Aside from ship and pipeline, the most
commonly used methods for transporting refined
products are barges, rail tankers and tanker
trucks, the latter two being the only methods
capable of bringing products directly to the end
consumer
Sea transport
The various types of ship used
Three principal types of ship are used for
carrying oil, classified according to their dwt
(deadweight tonnage), i.e. the amount of cargo
that the ship can carry in addition to its own fuel
and supplies. To these three principal categories
can be added the largest of all supertankers, the
Ultra-Large Crude Carriers (ULCCs), as well as
Panamax-class carriers:
• Ultra-Large Crude Carriers (ULCCs) have a
dwt of between 325,000 and 600,000. Very
few of these giant ships are currently active.
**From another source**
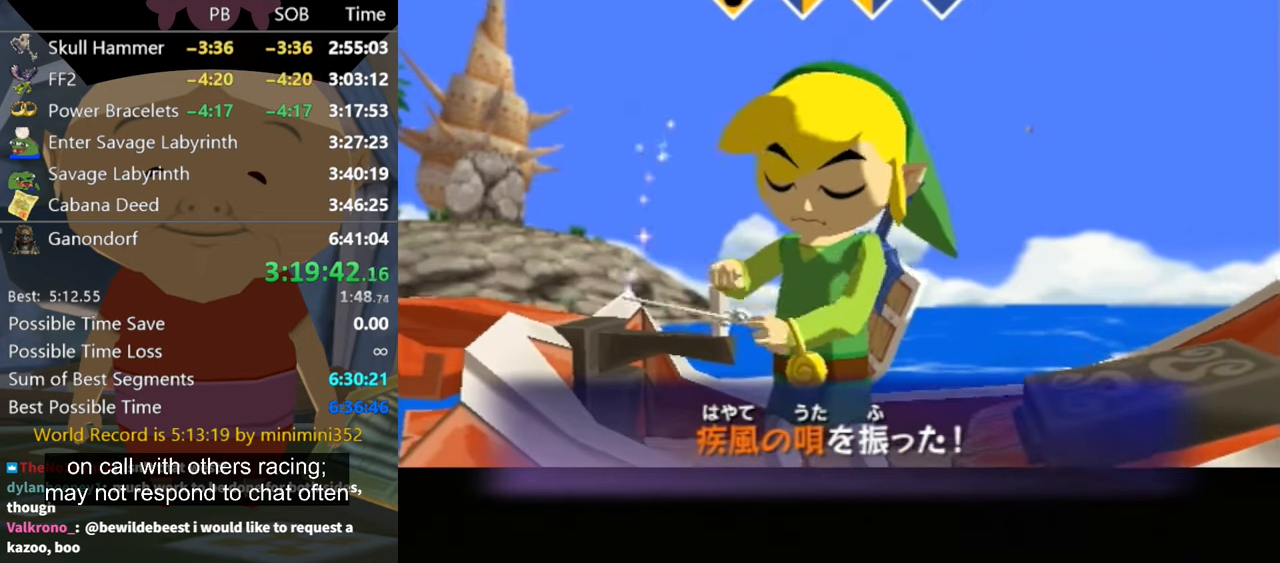
{"buttons": [], "left_stick": "down", "right_stick": "center", "events": [[133, "left_stick", "down"]]}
• Very Large Crude Carriers (VLCCs), with a
dwt of over 160,000, are used on routes from
the Persian Gulf westwards to the Caribbean,
US and Europe, and eastwards to Southeast
Asia (Japan, Korea and Singapore). The
largest VLCC tankers are used for supplying
Europe and the US. When empty, these ships
can negotiate the Suez Canal.
• Suezmax, with a dwt of between 100,000 and
160,000, is specially designed to be able to
use the Suez Canal when loaded. Suezmax
vessels are also used for transporting crude
from West Africa to the Caribbean, the US and
Europe.
• Aframax ships, which have a dwt of between
80,000 and 100,000, are used in regional traffic
(North Sea, Mediterranean, Caribbean/US).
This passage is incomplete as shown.